The “Fallen Star,” the latest piece of art in UCSD’s Stuart Collection, consists of a small house and garden that sits atop the Jacobs School of Engineering building. Despite the criticism that the art piece has received due to its partial funding by taxpayer dollars, it should be embraced in the same manner as the Stonehenge, the snake path and numerous other permanent outdoor sculptures on campus. The Stuart Art Collection is a valuable part of USCD’s identity.

For instance, the Sun God statue, the Stuart Collection’s first work, has become a symbol of UCSD culture, with its inclusion in UCSD brochures and most notably, with the annual Sun God Festival that began in 1983. The Guardian also proudly uses the Sun God as its logo. Since 1982, the collection has brought internationally acclaimed artists to design distinct, site-specific works. Sculptures such as the Warren Bear, the “Vices and Virtues” lights and the front entrance of Geisel Library are incorporated into the landscape of the campus.

The Stuart Collection gives UCSD students, staff, faculty, the San Diego community and campus visitors from around the world a chance to admire unique, clever art pieces made specifically for UCSD Of course, neither the Fallen Star nor any of the other sculptures on campus are cheap. The Falling Star cost $1.3 million, $90,000 of which came from the National Endowment for the Arts. But the Stuart Collection relies on taxpayer dollars as well as the financial support of many organizations, foundations and individuals.

The criticism of art pieces for their partial funding by taxpayer dollars not only is unfair to the artists who made them — who generally lack control over where the money for their art comes from — but also is a loss to the Stuart Collection itself, an important part of UCSD’s identity.

— Arik Burakovsky Senior Staff Writer

Not the Time For Expensive Art

Fallen Star is the 18th and latest entry into the site-specific sculptures that are sprinkled throughout the UCSD campus, collectively known as the Stuart Collection. While this piece of art may add culture to the campus, it serves as a public billboard for wasteful government spending to those who are unfamiliar with how the project was funded. Designed by famed artist Do Ho Suh, “Fallen Star” is a remarkably complex engineering feat and costly piece — approximately $1.3 million.

The revenue for this project was funded almost wholly through private donations and a $90,000 grant from the National Endowment for the Arts, paid for by taxpayers. In an article by the San Diego 10 News, several UCSD students even stated that this was not the best use of money. This piece unknowingly reinforces the image of a government-spending monster that is quickly spiraling out of control.
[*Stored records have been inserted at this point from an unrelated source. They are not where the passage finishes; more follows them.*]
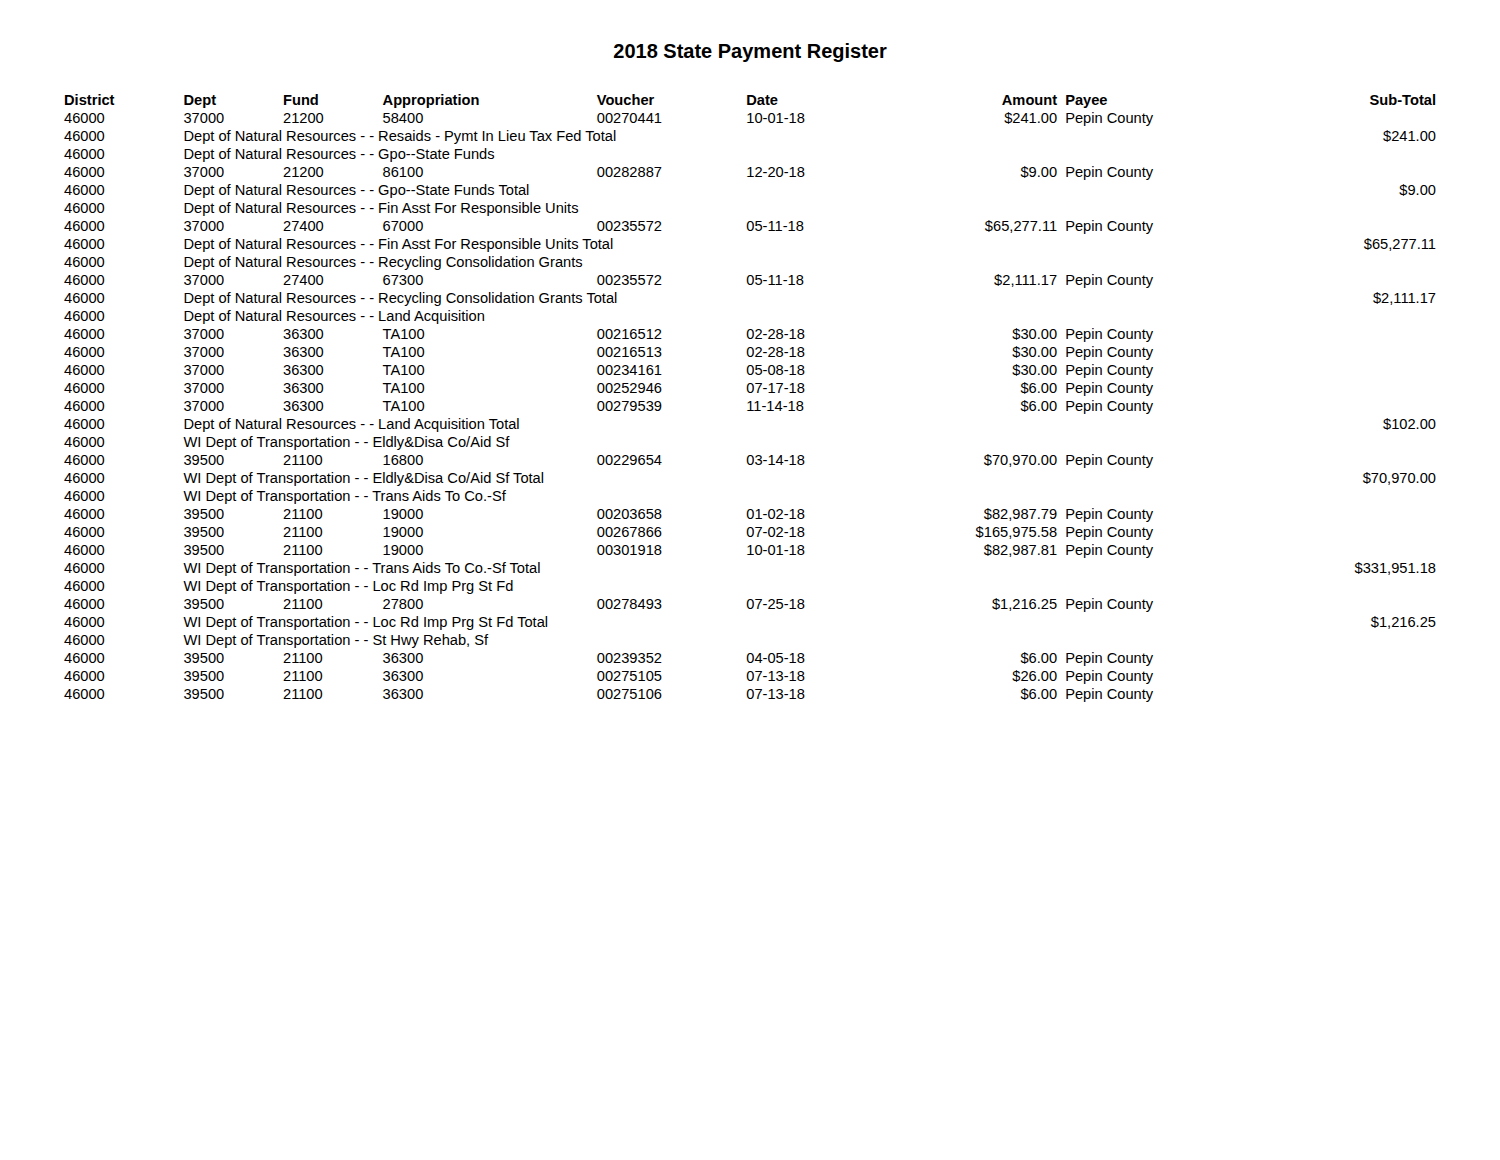2018 State Payment Register
| District | Dept | Fund | Appropriation | Voucher | Date | Amount | Payee | Sub-Total |
| --- | --- | --- | --- | --- | --- | --- | --- | --- |
| 46000 | 37000 | 21200 | 58400 | 00270441 | 10-01-18 | $241.00 | Pepin County | |
| 46000 | Dept of Natural Resources - - Resaids - Pymt In Lieu Tax Fed Total | $241.00 |
| 46000 | Dept of Natural Resources - - Gpo--State Funds | |
| 46000 | 37000 | 21200 | 86100 | 00282887 | 12-20-18 | $9.00 | Pepin County | |
| 46000 | Dept of Natural Resources - - Gpo--State Funds Total | $9.00 |
| 46000 | Dept of Natural Resources - - Fin Asst For Responsible Units | |
| 46000 | 37000 | 27400 | 67000 | 00235572 | 05-11-18 | $65,277.11 | Pepin County | |
| 46000 | Dept of Natural Resources - - Fin Asst For Responsible Units Total | $65,277.11 |
| 46000 | Dept of Natural Resources - - Recycling Consolidation Grants | |
| 46000 | 37000 | 27400 | 67300 | 00235572 | 05-11-18 | $2,111.17 | Pepin County | |
| 46000 | Dept of Natural Resources - - Recycling Consolidation Grants Total | $2,111.17 |
| 46000 | Dept of Natural Resources - - Land Acquisition | |
| 46000 | 37000 | 36300 | TA100 | 00216512 | 02-28-18 | $30.00 | Pepin County | |
| 46000 | 37000 | 36300 | TA100 | 00216513 | 02-28-18 | $30.00 | Pepin County | |
| 46000 | 37000 | 36300 | TA100 | 00234161 | 05-08-18 | $30.00 | Pepin County | |
| 46000 | 37000 | 36300 | TA100 | 00252946 | 07-17-18 | $6.00 | Pepin County | |
| 46000 | 37000 | 36300 | TA100 | 00279539 | 11-14-18 | $6.00 | Pepin County | |
| 46000 | Dept of Natural Resources - - Land Acquisition Total | $102.00 |
| 46000 | WI Dept of Transportation - - Eldly&Disa Co/Aid Sf | |
| 46000 | 39500 | 21100 | 16800 | 00229654 | 03-14-18 | $70,970.00 | Pepin County | |
| 46000 | WI Dept of Transportation - - Eldly&Disa Co/Aid Sf Total | $70,970.00 |
| 46000 | WI Dept of Transportation - - Trans Aids To Co.-Sf | |
| 46000 | 39500 | 21100 | 19000 | 00203658 | 01-02-18 | $82,987.79 | Pepin County | |
| 46000 | 39500 | 21100 | 19000 | 00267866 | 07-02-18 | $165,975.58 | Pepin County | |
| 46000 | 39500 | 21100 | 19000 | 00301918 | 10-01-18 | $82,987.81 | Pepin County | |
| 46000 | WI Dept of Transportation - - Trans Aids To Co.-Sf Total | $331,951.18 |
| 46000 | WI Dept of Transportation - - Loc Rd Imp Prg St Fd | |
| 46000 | 39500 | 21100 | 27800 | 00278493 | 07-25-18 | $1,216.25 | Pepin County | |
| 46000 | WI Dept of Transportation - - Loc Rd Imp Prg St Fd Total | $1,216.25 |
| 46000 | WI Dept of Transportation - - St Hwy Rehab, Sf | |
| 46000 | 39500 | 21100 | 36300 | 00239352 | 04-05-18 | $6.00 | Pepin County | |
| 46000 | 39500 | 21100 | 36300 | 00275105 | 07-13-18 | $26.00 | Pepin County | |
| 46000 | 39500 | 21100 | 36300 | 00275106 | 07-13-18 | $6.00 | Pepin County | |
This project is being installed at an unfortunate time. Due to a state budget shortfall of $13 billion dollars over the next 18 months, UC tuition has hit a record high of $13,200 per student, and academic shutdowns like the closing of CLICs library are especially hitting hard. While the money being used to fund this project cannot be used anywhere else, it makes little difference to some people, like the San Diego Tax Fighters, who believe that the government needs to focus on things more important than art. UCSD needs to either be more transparent and vocal about how things are funded or wait for more economic friendly times to install such a superfluous and, from a financial standpoint, easily critiqued endeavor.

— Aleks Levin Staff

Writer NEA Donation Goes a Long Way

Though touted as a privately funded engineering feat, Do Ho Suh’s $1.3 million “Fallen Star” art piece was actually partially subsidized by taxpayers’ dollars to the tune of $90,000 National Endowment for the Arts grant, an organization founded and funded by Congress since 1965.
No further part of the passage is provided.